Flying through the air was… a wheelchair!
The chair flew directly over Marty’s head. He turned just in time to see Meatloaf’s eyes swell with an unusual mixture of both fear and wonder. The burly singer put out an arm and attempted to step back. The stage was so small he stumbled into the drum riser just as the wheelchair crashed onto the boards in front of him. In slow motion the big man appeared to fall, the empty wheelchair bouncing to his left, one wheel comically spinning.
Marty remembers the crowd cheering. He was sure he could make out someone screaming but by the time he could react Meatloaf had gotten to his feet, grabbed the mic, roared at the audience and hurled it at them as he stormed off. However, the lead of the mic was too short and it hit the advancing Marty, whose own incredulity at what had been launched onto the stage had prevented him from getting up there sooner. As he climbed onto the stage the band were already leaving it. The show was not even a half an hour old.
As he arrived backstage to find Meatloaf ablaze with swearwords, anger and American hand-gestures, Marty decided to let the concert promoter do the talking. There was no way Meatloaf would return to the stage. “No fucking way!” said the big man. “Not after what they did to that poor kid in the wheelchair.”
“Christ!” thought Marty. “Who was actually in the wheelchair?” There was no way of knowing if there was a poor kid, such was the volume of people within the Community Centre, and there was no way Meatloaf was going back in front of them to find out.

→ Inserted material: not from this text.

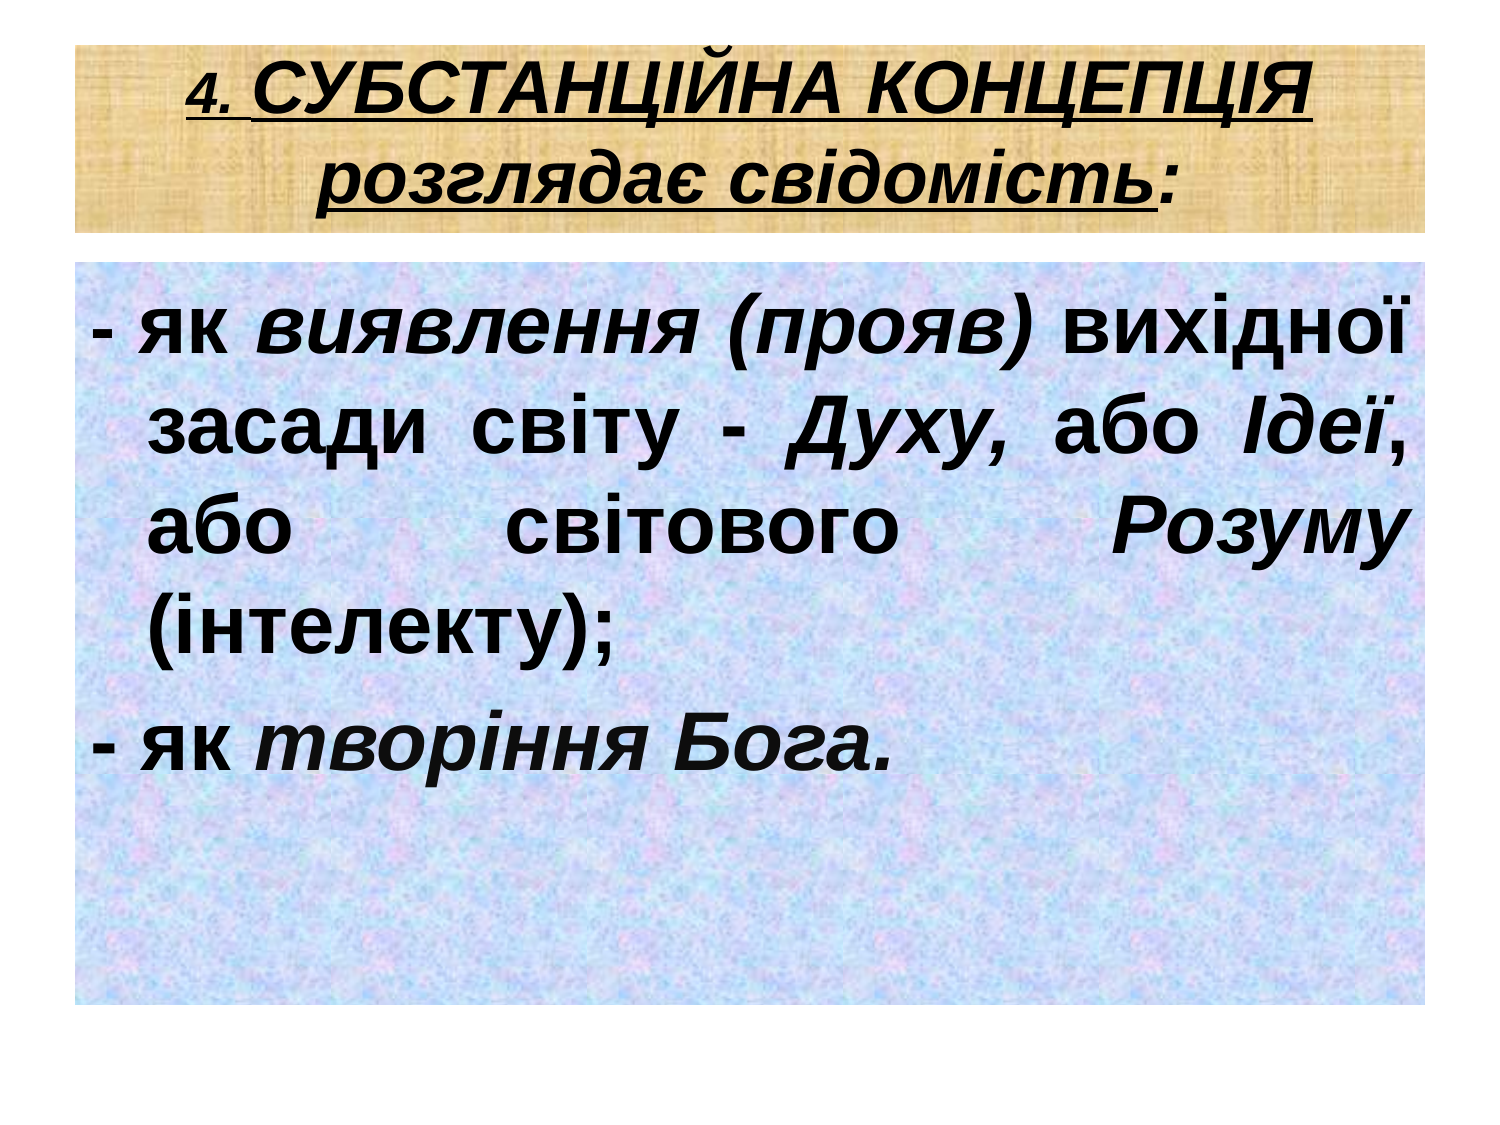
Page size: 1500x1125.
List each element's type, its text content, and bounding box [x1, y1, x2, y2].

title 4. СУБСТАНЦІЙНА КОНЦЕПЦІЯ розглядає свідомість: [74, 44, 1426, 233]
list - як виявлення (прояв) вихідної засади світу - Духу, або Ідеї, або світового Розуму (інтелекту); - як творіння Бога. [74, 262, 1426, 1006]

They lairy audience began to get even more restless. A riot – unheard of in rural rocking circles though another pal of mine swore blind his emigrant brother was at a Dio-era Black Sabbath gig in the states when one broke out – was almost certainly on the cards.

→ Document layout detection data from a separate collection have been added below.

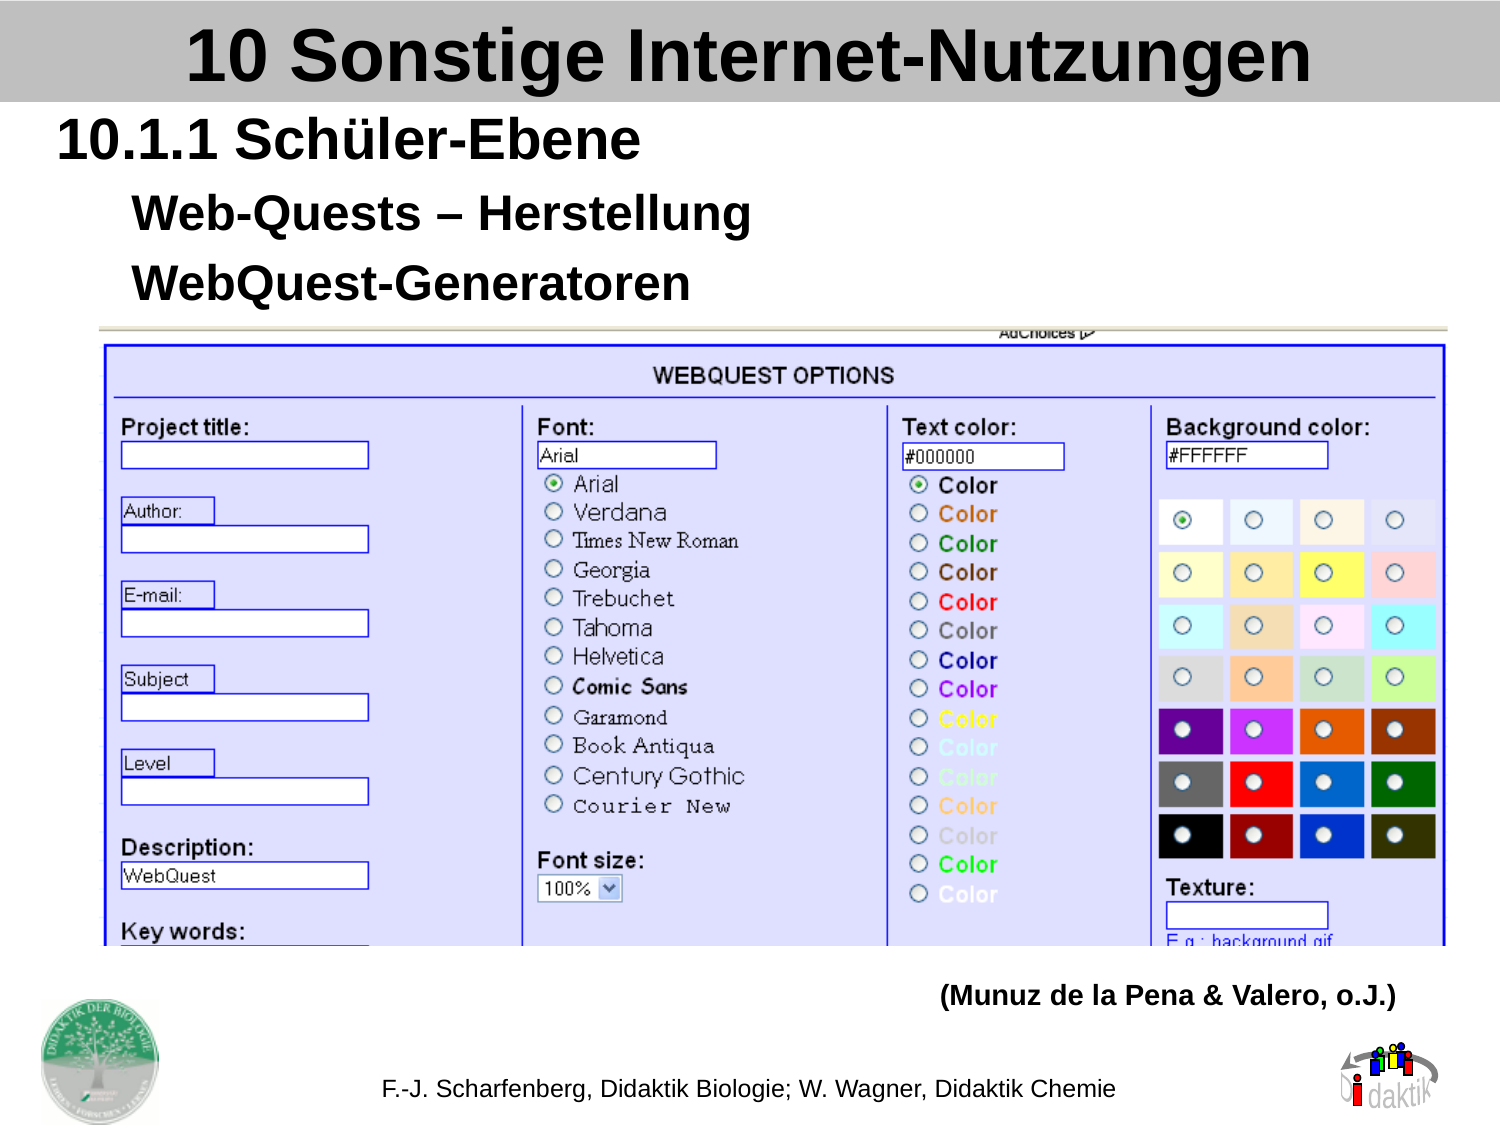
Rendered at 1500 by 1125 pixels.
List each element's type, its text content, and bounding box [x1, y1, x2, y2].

text_box F.-J. Scharfenberg, Didaktik Biologie; W. Wagner, Didaktik Chemie [277, 1057, 1223, 1118]
text_box (Munuz de la Pena & Valero, o.J.) [924, 969, 1412, 1019]
picture [98, 326, 1448, 946]
title 10 Sonstige Internet-Nutzungen [0, 0, 1500, 103]
picture [41, 999, 159, 1125]
list 10.1.1 Schüler-Ebene Web-Quests – Herstellung WebQuest-Generatoren [41, 103, 1500, 428]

Despite pleas that returning to the stage would calm the restless natives, Meatloaf stormed out of the venue towards his bus, his band and entourage close behind in a show of solidarity and strength. The promoter, his entourage and my pal Marty tried to reason with him, but to no avail. Out of the blue, an angry man in a denim jacket appeared.
Could he be linked to the wheelchair? Er, no.

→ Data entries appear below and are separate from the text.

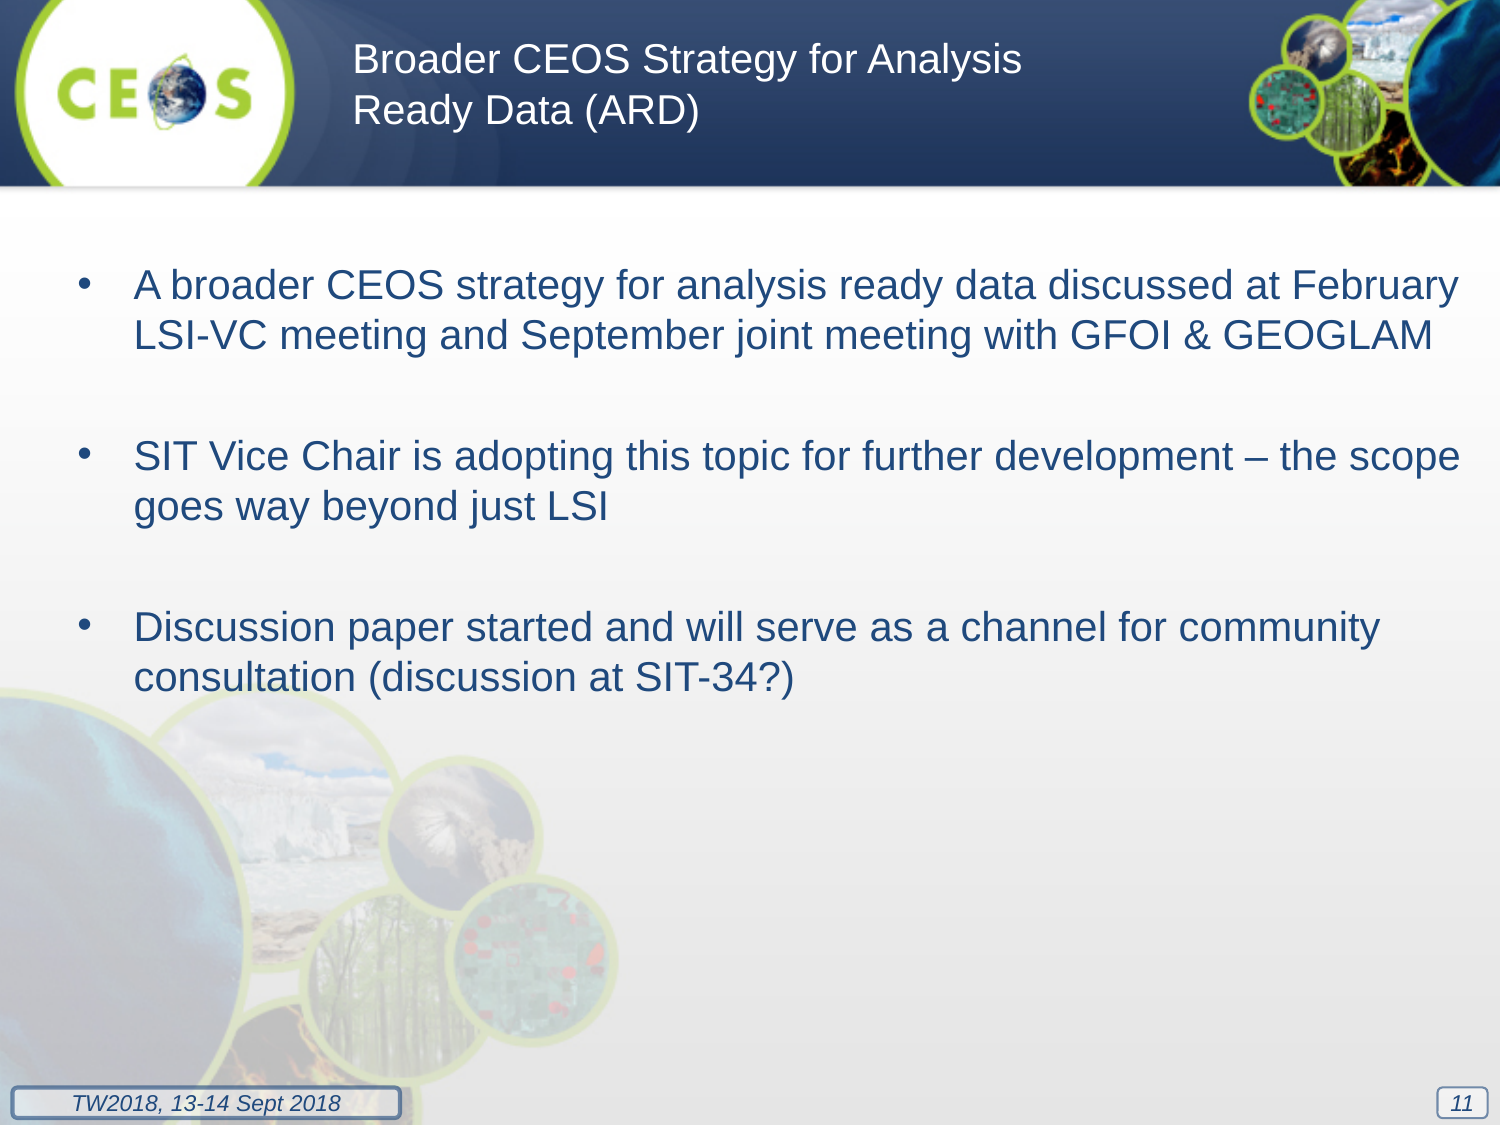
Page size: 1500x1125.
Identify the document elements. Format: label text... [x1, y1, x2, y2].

picture [0, 0, 1500, 1125]
list A broader CEOS strategy for analysis ready data discussed at February LSI-VC meeting and September joint meeting with GFOI & GEOGLAM SIT Vice Chair is adopting this topic for further development – the scope goes way beyond just LSI Discussion paper started and will serve as a channel for community consultation (discussion at SIT-34?) [62, 200, 1488, 1038]
list Broader CEOS Strategy for Analysis Ready Data (ARD) [337, 24, 1150, 113]
slide_number 11 [1436, 1086, 1489, 1120]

“Get back on that stage ya bollocks,” he roared at Meatloaf, as he stormed over to him, arm coiling up to his side. “We paid to see you!”
The man went for Meatloaf. Would Meatloaf go for him? The man’s fist looked deadly. He raised it back and pushed it out. Acting on instinct my pal Marty dived in to protect Meatloaf. He was, after all, on security detail. Again, everything suddenly went into slow motion. Marty’s feet left the ground as he launched himself into the air. As his face flew into view and blocked Meatloaf’s head the irate audience member’s fist stuck, connecting with his nose. Blood spurted loose as Marty completed his dive and landed on the tarmac. Meatloaf’s own people managed to get their man out of the way and within seconds he was on a bus, bound for the hotel. My pal Marty lay on the ground, his nose broken, but no injury could dent his pride at ‘taking a bullet’ for Meatloaf.
“It was like a Presidential movie,” he recalls.
The tour resumed in Carlow the following night, where Meatloaf personally thanked Marty for intervening the night before. Security was tightened up considerably with a load of army and hardy FCA boys drafted in on the promise of free tickets, a couple of cans and a few bob, and for the first time on the sold-out tour, ‘house full’ signs were erected and the doormen said no.
Security was even tighter when the Quo did the same tour (minus a few of the sheds) a year later. 20 years later and my pal Marty’s nose is a crooked broken mess, a sideways Manilow, but he’s a proud man and to this day he calls the nose ‘Meatloaf’ in honour of the man for whom he took a bullet.
A little over a year later and Meatloaf was back in the arenas. He rekindled his partnership and friendship with Jim Steinman and together they penned ‘Bat Out of Hell 2’, an album which spawned “I’d Do Anything for Love (But I Won’t Do That)”, a song which got to number one in 28 countries. My pal Marty likes to think that the unspoken ‘that’ in the hit song refers to stealing someone’s wheelchair, and throwing it up on stage.